SUPPLIED INFORMATION
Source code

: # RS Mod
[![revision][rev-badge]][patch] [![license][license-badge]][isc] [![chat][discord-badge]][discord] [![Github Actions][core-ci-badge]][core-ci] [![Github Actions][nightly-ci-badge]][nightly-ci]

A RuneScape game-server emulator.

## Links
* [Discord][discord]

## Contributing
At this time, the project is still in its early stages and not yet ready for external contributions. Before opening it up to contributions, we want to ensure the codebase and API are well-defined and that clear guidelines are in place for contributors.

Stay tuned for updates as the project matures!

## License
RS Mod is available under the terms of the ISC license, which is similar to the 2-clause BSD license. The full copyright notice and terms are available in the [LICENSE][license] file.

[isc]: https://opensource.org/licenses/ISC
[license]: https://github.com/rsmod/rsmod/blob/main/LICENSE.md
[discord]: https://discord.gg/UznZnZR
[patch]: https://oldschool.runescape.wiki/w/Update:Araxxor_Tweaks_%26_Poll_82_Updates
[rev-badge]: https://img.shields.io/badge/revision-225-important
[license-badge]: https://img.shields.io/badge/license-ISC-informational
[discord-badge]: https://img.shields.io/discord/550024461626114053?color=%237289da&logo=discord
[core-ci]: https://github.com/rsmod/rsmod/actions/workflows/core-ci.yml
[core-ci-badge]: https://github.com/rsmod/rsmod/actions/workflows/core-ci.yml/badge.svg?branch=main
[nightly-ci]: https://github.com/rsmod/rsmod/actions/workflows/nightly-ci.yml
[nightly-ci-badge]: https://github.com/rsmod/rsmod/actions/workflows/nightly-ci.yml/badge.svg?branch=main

TASK STATEMENT
The required output is the whole listing, printed again exactly.

RESULT OF THE EXERCISE
Source code

: # RS Mod
[![revision][rev-badge]][patch] [![license][license-badge]][isc] [![chat][discord-badge]][discord] [![Github Actions][core-ci-badge]][core-ci] [![Github Actions][nightly-ci-badge]][nightly-ci]

A RuneScape game-server emulator.

## Links
* [Discord][discord]

## Contributing
At this time, the project is still in its early stages and not yet ready for external contributions. Before opening it up to contributions, we want to ensure the codebase and API are well-defined and that clear guidelines are in place for contributors.

Stay tuned for updates as the project matures!

## License
RS Mod is available under the terms of the ISC license, which is similar to the 2-clause BSD license. The full copyright notice and terms are available in the [LICENSE][license] file.

[isc]: https://opensource.org/licenses/ISC
[license]: https://github.com/rsmod/rsmod/blob/main/LICENSE.md
[discord]: https://discord.gg/UznZnZR
[patch]: https://oldschool.runescape.wiki/w/Update:Araxxor_Tweaks_%26_Poll_82_Updates
[rev-badge]: https://img.shields.io/badge/revision-225-important
[license-badge]: https://img.shields.io/badge/license-ISC-informational
[discord-badge]: https://img.shields.io/discord/550024461626114053?color=%237289da&logo=discord
[core-ci]: https://github.com/rsmod/rsmod/actions/workflows/core-ci.yml
[core-ci-badge]: https://github.com/rsmod/rsmod/actions/workflows/core-ci.yml/badge.svg?branch=main
[nightly-ci]: https://github.com/rsmod/rsmod/actions/workflows/nightly-ci.yml
[nightly-ci-badge]: https://github.com/rsmod/rsmod/actions/workflows/nightly-ci.yml/badge.svg?branch=main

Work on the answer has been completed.